On June 10, 1944, the 2nd Waffen SS Panzer Division Das Reich, 1st Battalion, stormed this village in the Limousin region of southwestern France, sealed off every exit, and then systematically dragged every man, woman, and child to the village square for what they termed an “identity check.” They separated the men from the women and children, shooting anyone who resisted. Then they killed the women and children in the church by asphyxiating them with a smoke bomb. Those who did not die quickly enough were shot. In other buildings, they mowed down the men with machine guns. The Nazi troops trampled over the prostrate bodies, shooting at close range any who moved; then they burned the buildings and bodies. Oradour-sur Glane had been wiped out.

Wiped out, but not forgotten. Just a few months later, France was liberated, and when Gen. Charles de Gaulle visited the site he declared that Oradour-sur-Glane should be left as it was. The ruined village remains unreconstructed today, its burned buildings and rusted automobile remnants serving as a memorial to the victims.

Though Oradour-sur-Glane is well known among the French, not many tourists are aware of it. You’ll find few American honeymooners there; nor will you see the typical youth hostel crowd. What I did see were busloads of French students, for whom a visit to Oradour is a rite of passage. Like them, I started my visit at the Centre de la Mémoire, a museum featuring displays on the rise of Nazism and a short film. Most of the information is in French but some of it, including the film, is translated into English.

The museum is informative, but the destroyed village speaks for itself. A large sign reading “SILENCE” greets visitors at the entrance to the town. Even the nervous French students obey this command; we are too shocked by what we see to talk.

The streets of Oradour-sur-Glane are lined with building after burned-down building. There are roofless stone structures with broken-down walls, wires hanging limply from leaning telephone poles. Charred car remains, their metal frames twisted, tires burned off, and insides burned out, litter the ground.

As I walk up the first road, I think of Sturmbannführer Adolf Diekmann, the 2nd Panzer Division’s battalion commander. In June 1944, his division had been rushing northward to repulse the D-Day landings, but their progress was hindered by constant attacks from the French Resistance.
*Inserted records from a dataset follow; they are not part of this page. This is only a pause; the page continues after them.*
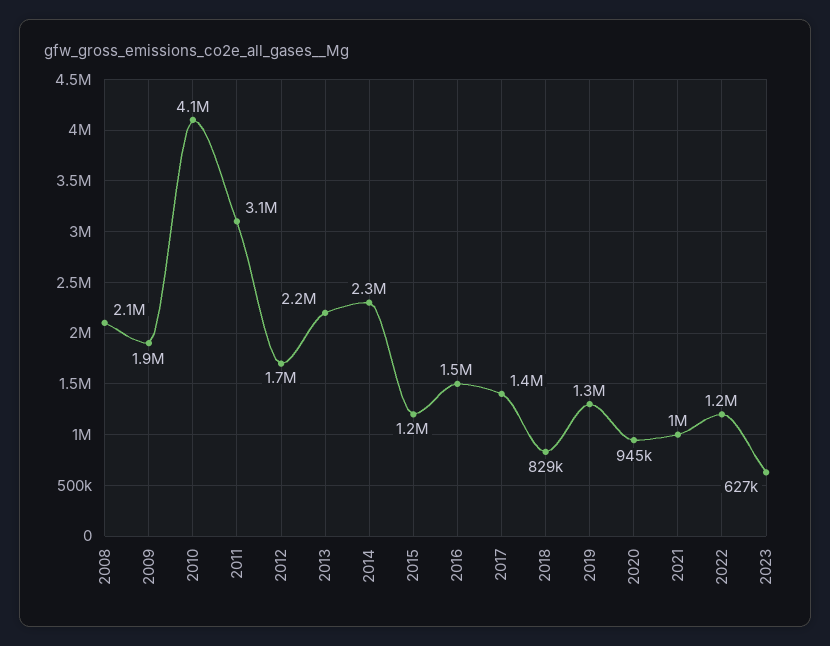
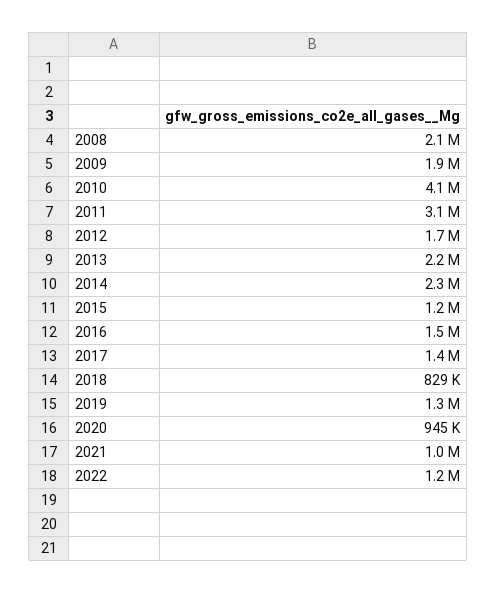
  {
    "2008": 2100000,
    "2009": 1900000,
    "2010": 4100000,
    "2011": 3100000,
    "2012": 1700000,
    "2013": 2200000,
    "2014": 2300000,
    "2015": 1200000,
    "2016": 1500000,
    "2017": 1400000,
    "2018": 829000,
    "2019": 1300000,
    "2020": 945000,
    "2021": 1000000,
-   "2022": 1200000,
+   "2022": 1200000
-   "2023": 627000
  }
Frustrated by the delay, Field Marshal Hugo Sperrle issued orders allowing drastic reprisals against any French partisans caught attacking German forces. Diekmann might have thought that people from Oradour-sur-Glane were involved in the kidnapping of his close friend, Maj. Helmut Kämpfe. Or maybe he had mistaken the village for Oradour-sur Vayre, a well-armed Resistance stronghold only twenty miles away. But then again, maybe innocent Oradour-sur-Glane was chosen for reprisal because its inhabitants would not put up a fight.

Some, like eight-year-old Roger Godfrin, did manage to turn and run. Godfrin climbed through a window in the back of the school, fled, and then played dead when a soldier shot at him, not uttering a sound even when the soldier kicked him. But as I pass one of Oradour’s three schoolhouses I think of the children who didn’t escape. By the bakery is an oven and a sign reading, “Here were found two burnt corpses.” One of them was an infant.

Few objects survived the fires. As I walk by the houses, I notice that typically, the only reminder that a family once lived there is a cast-iron sewing machine. There are many burned and rusted sewing machines. A few old signs also managed to outlast the blazes; one advertises automobiles. Just down the road is the garage that was owned by Hubert Desourteaux, where some of the male villagers were taken before they died. Among the signs from long ago are con temporary ones, in French, that identify the burnt-out structures. The one at the garage reads, “Here is a place of torment. A group of men were murdered and then burned by the Nazis. You should remember this.”

Halfway through the village, I come to the church where the women and children were killed. There are bullet holes in the sign at the entrance, and the brass bell from the tower is now lying on the ground, melted from the heat of the fires.

How could anyone have done this? Even the SS, known for its ruthlessness, did not normally kill non-Jewish civilians indiscriminately in the west. When Sylvester Stadler, the commander of Diekmann’s regiment, found out about the massacre, he recommended that Diekmann be court martialed. Gen. Heinz Lammerding, Das Reich division commander, concurred, but since experienced officers were urgently needed at the front—and since Resistance activity in the area had quieted down noticeably after the killings—the matter was not pursued.

Justice was not done after the war either. Though the remaining members of the 1st Battalion were put on trial by the French for war crimes, many of the soldiers were from Alsace, a border region that had changed hands between France and Germany numerous times in the past. At the end of the Second World War, the French regained control of Alsace. In an effort to bond Alsatians back to France, the government granted amnesty from war crimes prosecution to any Frenchman who had fought for the Germans, and the 1st Battalion Alsatians were released from prison. A walk into Oradour’s cemetery reveals that the victims’ relatives, as a protest against the government, have deliberately not allowed the victims’ remains to be buried in the official crypt.

As I walk out of the ruined village, still silent, I think again of the six hundred forty-two people who were killed and then burned. Two hundred five were children.

Then I notice that one of the French boys in the still-silent group of school children ahead of me has vomited on the floor of the restroom. By seeing the actual ruins of war, perhaps he and his class mates, like me, have been affected more deeply than by seeing the typical statues and monuments. I know I will never forget what I saw at Oradour-sur-Glane.